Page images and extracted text

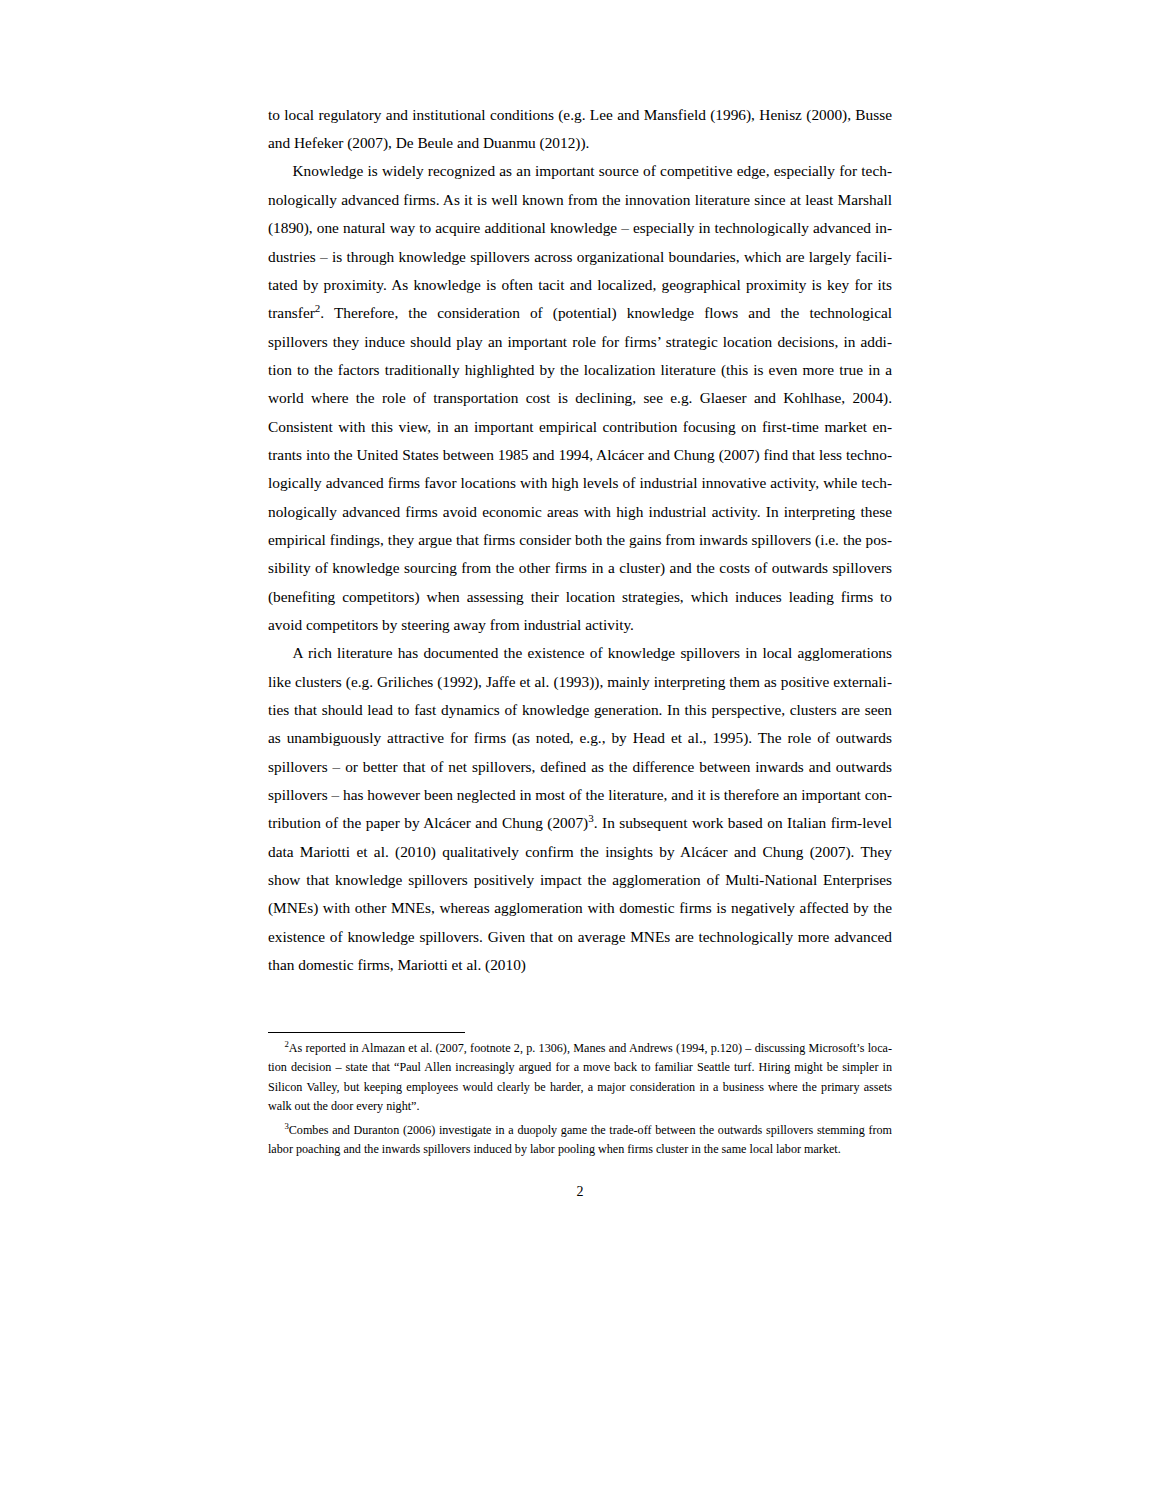to local regulatory and institutional conditions (e.g. Lee and Mansfield (1996), Henisz (2000), Busse and Hefeker (2007), De Beule and Duanmu (2012)).
Knowledge is widely recognized as an important source of competitive edge, especially for technologically advanced firms. As it is well known from the innovation literature since at least Marshall (1890), one natural way to acquire additional knowledge – especially in technologically advanced industries – is through knowledge spillovers across organizational boundaries, which are largely facilitated by proximity. As knowledge is often tacit and localized, geographical proximity is key for its transfer2. Therefore, the consideration of (potential) knowledge flows and the technological spillovers they induce should play an important role for firms’ strategic location decisions, in addition to the factors traditionally highlighted by the localization literature (this is even more true in a world where the role of transportation cost is declining, see e.g. Glaeser and Kohlhase, 2004). Consistent with this view, in an important empirical contribution focusing on first-time market entrants into the United States between 1985 and 1994, Alcácer and Chung (2007) find that less technologically advanced firms favor locations with high levels of industrial innovative activity, while technologically advanced firms avoid economic areas with high industrial activity. In interpreting these empirical findings, they argue that firms consider both the gains from inwards spillovers (i.e. the possibility of knowledge sourcing from the other firms in a cluster) and the costs of outwards spillovers (benefiting competitors) when assessing their location strategies, which induces leading firms to avoid competitors by steering away from industrial activity.
A rich literature has documented the existence of knowledge spillovers in local agglomerations like clusters (e.g. Griliches (1992), Jaffe et al. (1993)), mainly interpreting them as positive externalities that should lead to fast dynamics of knowledge generation. In this perspective, clusters are seen as unambiguously attractive for firms (as noted, e.g., by Head et al., 1995). The role of outwards spillovers – or better that of net spillovers, defined as the difference between inwards and outwards spillovers – has however been neglected in most of the literature, and it is therefore an important contribution of the paper by Alcácer and Chung (2007)3. In subsequent work based on Italian firm-level data Mariotti et al. (2010) qualitatively confirm the insights by Alcácer and Chung (2007). They show that knowledge spillovers positively impact the agglomeration of Multi-National Enterprises (MNEs) with other MNEs, whereas agglomeration with domestic firms is negatively affected by the existence of knowledge spillovers. Given that on average MNEs are technologically more advanced than domestic firms, Mariotti et al. (2010)
2As reported in Almazan et al. (2007, footnote 2, p. 1306), Manes and Andrews (1994, p.120) – discussing Microsoft’s location decision – state that “Paul Allen increasingly argued for a move back to familiar Seattle turf. Hiring might be simpler in Silicon Valley, but keeping employees would clearly be harder, a major consideration in a business where the primary assets walk out the door every night”.
3Combes and Duranton (2006) investigate in a duopoly game the trade-off between the outwards spillovers stemming from labor poaching and the inwards spillovers induced by labor pooling when firms cluster in the same local labor market.
2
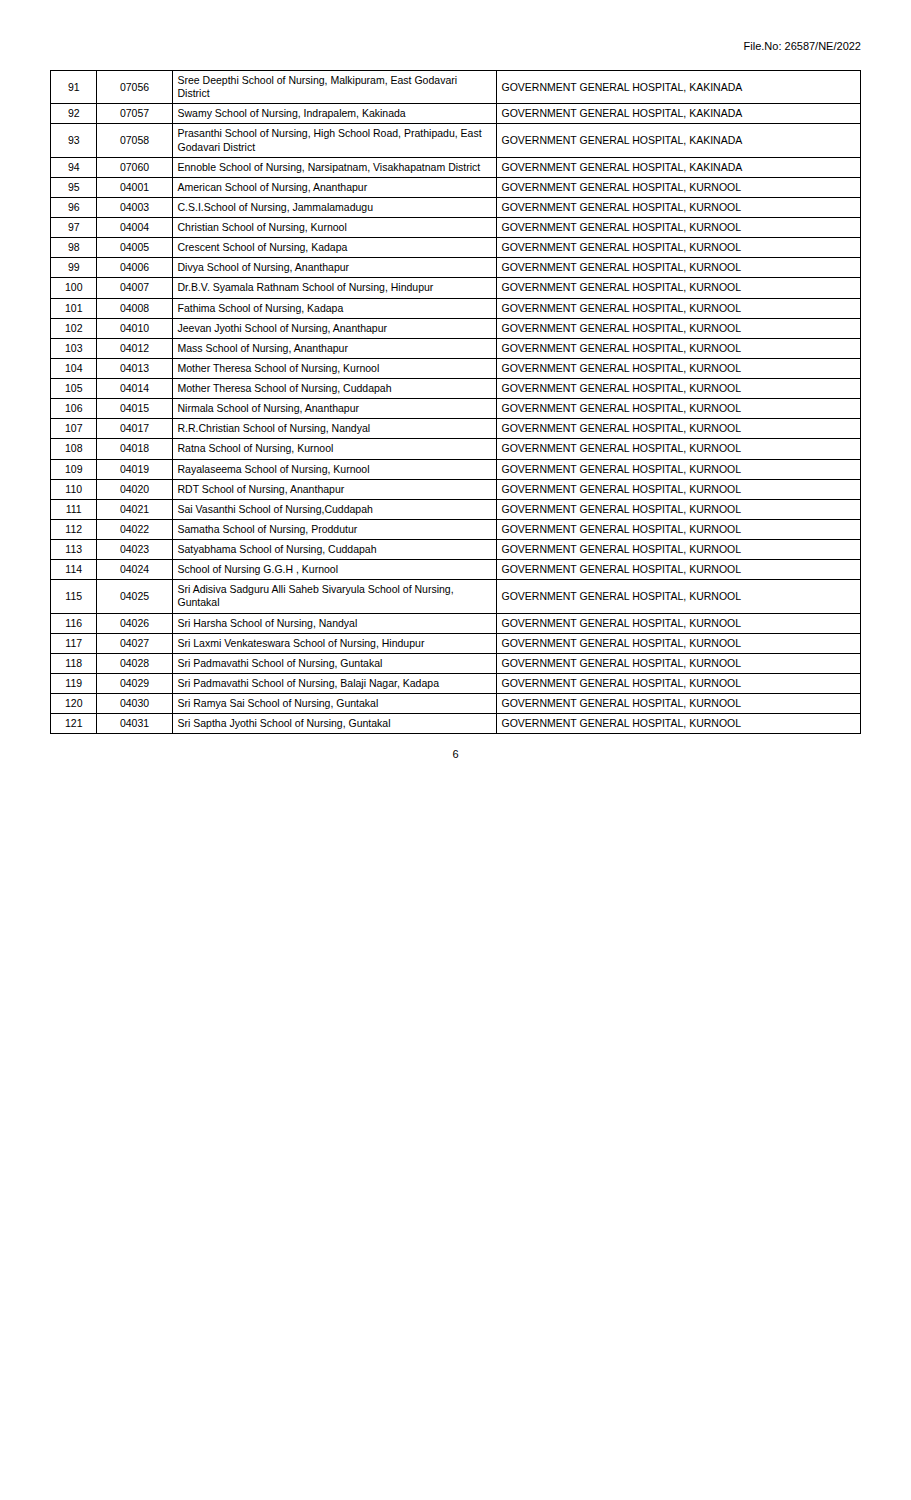File.No: 26587/NE/2022
| 91 | 07056 | Sree Deepthi School of Nursing, Malkipuram, East Godavari District | GOVERNMENT GENERAL HOSPITAL, KAKINADA |
| 92 | 07057 | Swamy School of Nursing, Indrapalem, Kakinada | GOVERNMENT GENERAL HOSPITAL, KAKINADA |
| 93 | 07058 | Prasanthi School of Nursing, High School Road, Prathipadu, East Godavari District | GOVERNMENT GENERAL HOSPITAL, KAKINADA |
| 94 | 07060 | Ennoble School of Nursing, Narsipatnam, Visakhapatnam District | GOVERNMENT GENERAL HOSPITAL, KAKINADA |
| 95 | 04001 | American School of Nursing, Ananthapur | GOVERNMENT GENERAL HOSPITAL, KURNOOL |
| 96 | 04003 | C.S.I.School of Nursing, Jammalamadugu | GOVERNMENT GENERAL HOSPITAL, KURNOOL |
| 97 | 04004 | Christian School of Nursing, Kurnool | GOVERNMENT GENERAL HOSPITAL, KURNOOL |
| 98 | 04005 | Crescent School of Nursing, Kadapa | GOVERNMENT GENERAL HOSPITAL, KURNOOL |
| 99 | 04006 | Divya School of Nursing, Ananthapur | GOVERNMENT GENERAL HOSPITAL, KURNOOL |
| 100 | 04007 | Dr.B.V. Syamala Rathnam School of Nursing, Hindupur | GOVERNMENT GENERAL HOSPITAL, KURNOOL |
| 101 | 04008 | Fathima School of Nursing, Kadapa | GOVERNMENT GENERAL HOSPITAL, KURNOOL |
| 102 | 04010 | Jeevan Jyothi School of Nursing, Ananthapur | GOVERNMENT GENERAL HOSPITAL, KURNOOL |
| 103 | 04012 | Mass School of Nursing, Ananthapur | GOVERNMENT GENERAL HOSPITAL, KURNOOL |
| 104 | 04013 | Mother Theresa School of Nursing, Kurnool | GOVERNMENT GENERAL HOSPITAL, KURNOOL |
| 105 | 04014 | Mother Theresa School of Nursing, Cuddapah | GOVERNMENT GENERAL HOSPITAL, KURNOOL |
| 106 | 04015 | Nirmala School of Nursing, Ananthapur | GOVERNMENT GENERAL HOSPITAL, KURNOOL |
| 107 | 04017 | R.R.Christian School of Nursing, Nandyal | GOVERNMENT GENERAL HOSPITAL, KURNOOL |
| 108 | 04018 | Ratna School of Nursing, Kurnool | GOVERNMENT GENERAL HOSPITAL, KURNOOL |
| 109 | 04019 | Rayalaseema School of Nursing, Kurnool | GOVERNMENT GENERAL HOSPITAL, KURNOOL |
| 110 | 04020 | RDT School of Nursing, Ananthapur | GOVERNMENT GENERAL HOSPITAL, KURNOOL |
| 111 | 04021 | Sai Vasanthi School of Nursing,Cuddapah | GOVERNMENT GENERAL HOSPITAL, KURNOOL |
| 112 | 04022 | Samatha School of Nursing, Proddutur | GOVERNMENT GENERAL HOSPITAL, KURNOOL |
| 113 | 04023 | Satyabhama School of Nursing, Cuddapah | GOVERNMENT GENERAL HOSPITAL, KURNOOL |
| 114 | 04024 | School of Nursing G.G.H , Kurnool | GOVERNMENT GENERAL HOSPITAL, KURNOOL |
| 115 | 04025 | Sri Adisiva Sadguru Alli Saheb Sivaryula School of Nursing, Guntakal | GOVERNMENT GENERAL HOSPITAL, KURNOOL |
| 116 | 04026 | Sri Harsha School of Nursing, Nandyal | GOVERNMENT GENERAL HOSPITAL, KURNOOL |
| 117 | 04027 | Sri Laxmi Venkateswara School of Nursing, Hindupur | GOVERNMENT GENERAL HOSPITAL, KURNOOL |
| 118 | 04028 | Sri Padmavathi School of Nursing, Guntakal | GOVERNMENT GENERAL HOSPITAL, KURNOOL |
| 119 | 04029 | Sri Padmavathi School of Nursing, Balaji Nagar, Kadapa | GOVERNMENT GENERAL HOSPITAL, KURNOOL |
| 120 | 04030 | Sri Ramya Sai School of Nursing, Guntakal | GOVERNMENT GENERAL HOSPITAL, KURNOOL |
| 121 | 04031 | Sri Saptha Jyothi School of Nursing, Guntakal | GOVERNMENT GENERAL HOSPITAL, KURNOOL |
6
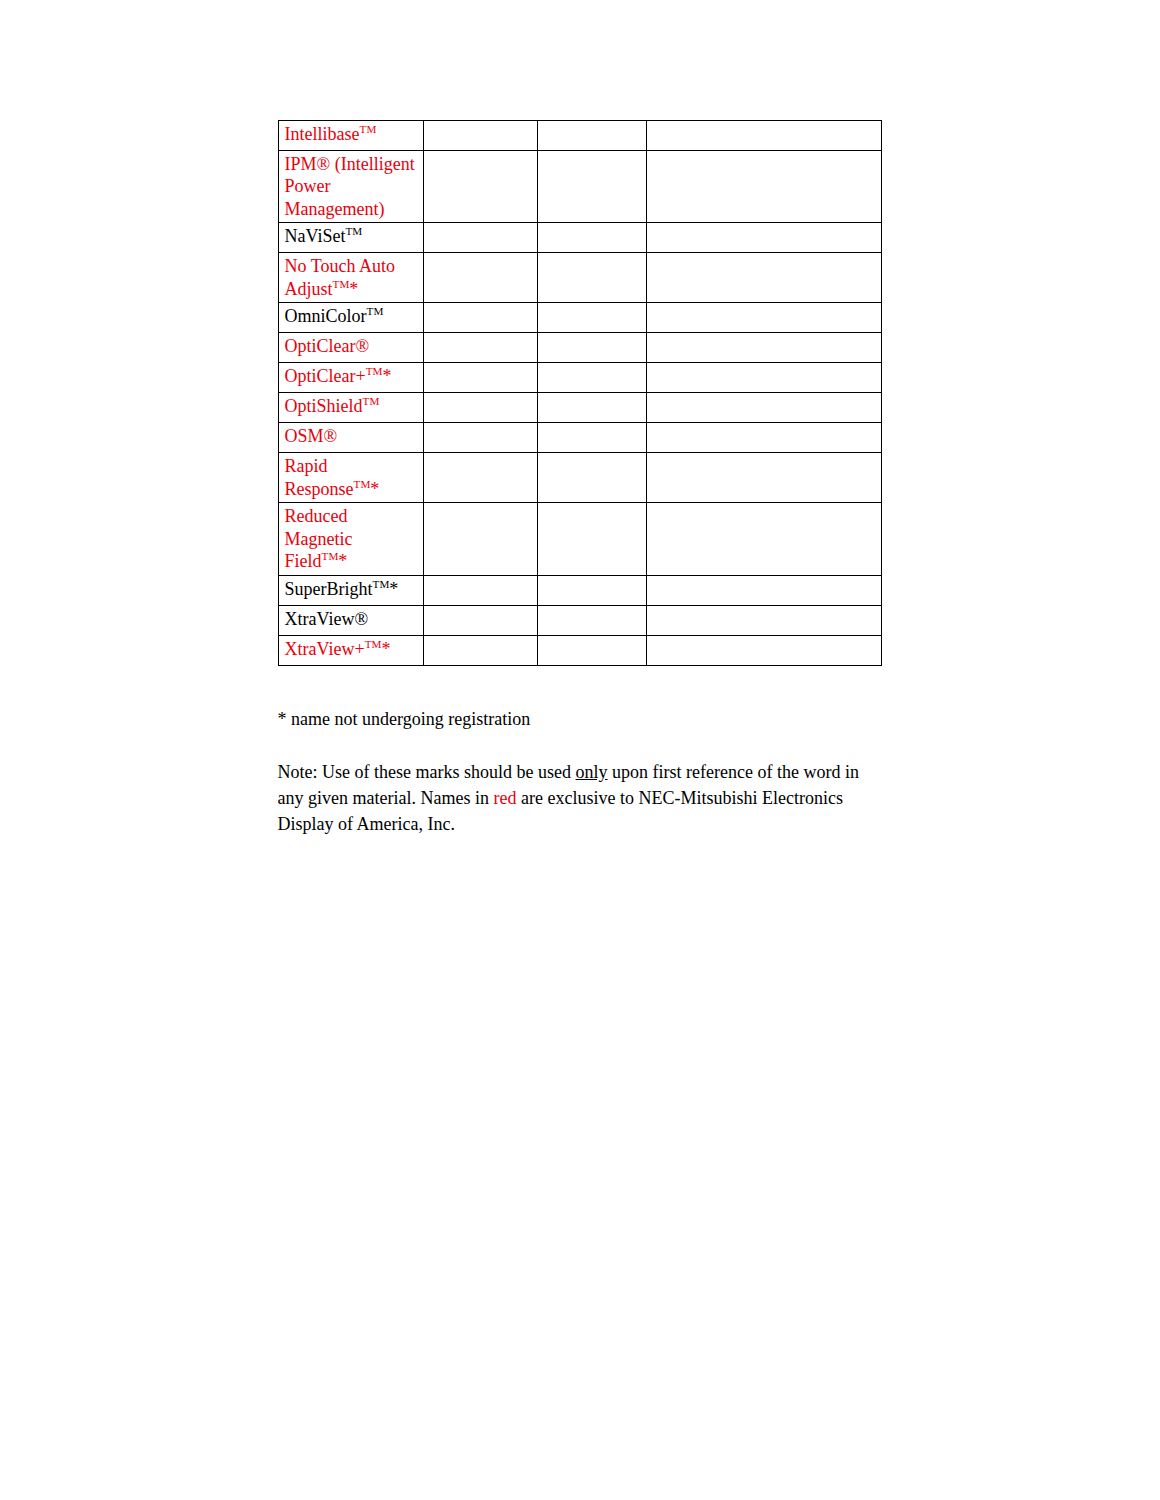| Intellibase TM | | | |
| IPM® (Intelligent Power Management) | | | |
| NaViSet TM | | | |
| No Touch Auto Adjust TM * | | | |
| OmniColor TM | | | |
| OptiClear® | | | |
| OptiClear+ TM * | | | |
| OptiShield TM | | | |
| OSM® | | | |
| Rapid Response TM * | | | |
| Reduced Magnetic Field TM * | | | |
| SuperBright TM * | | | |
| XtraView® | | | |
| XtraView+ TM * | | | |
* name not undergoing registration
Note: Use of these marks should be used only upon first reference of the word in any given material. Names in red are exclusive to NEC-Mitsubishi Electronics Display of America, Inc.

▶ **Directions**:
Return every line of the preceding records in which the word "Padmavathi" appears.

▶ **Task result**:
| 118 | 04028 | Sri Padmavathi School of Nursing, Guntakal | GOVERNMENT GENERAL HOSPITAL, KURNOOL |
| 119 | 04029 | Sri Padmavathi School of Nursing, Balaji Nagar, Kadapa | GOVERNMENT GENERAL HOSPITAL, KURNOOL |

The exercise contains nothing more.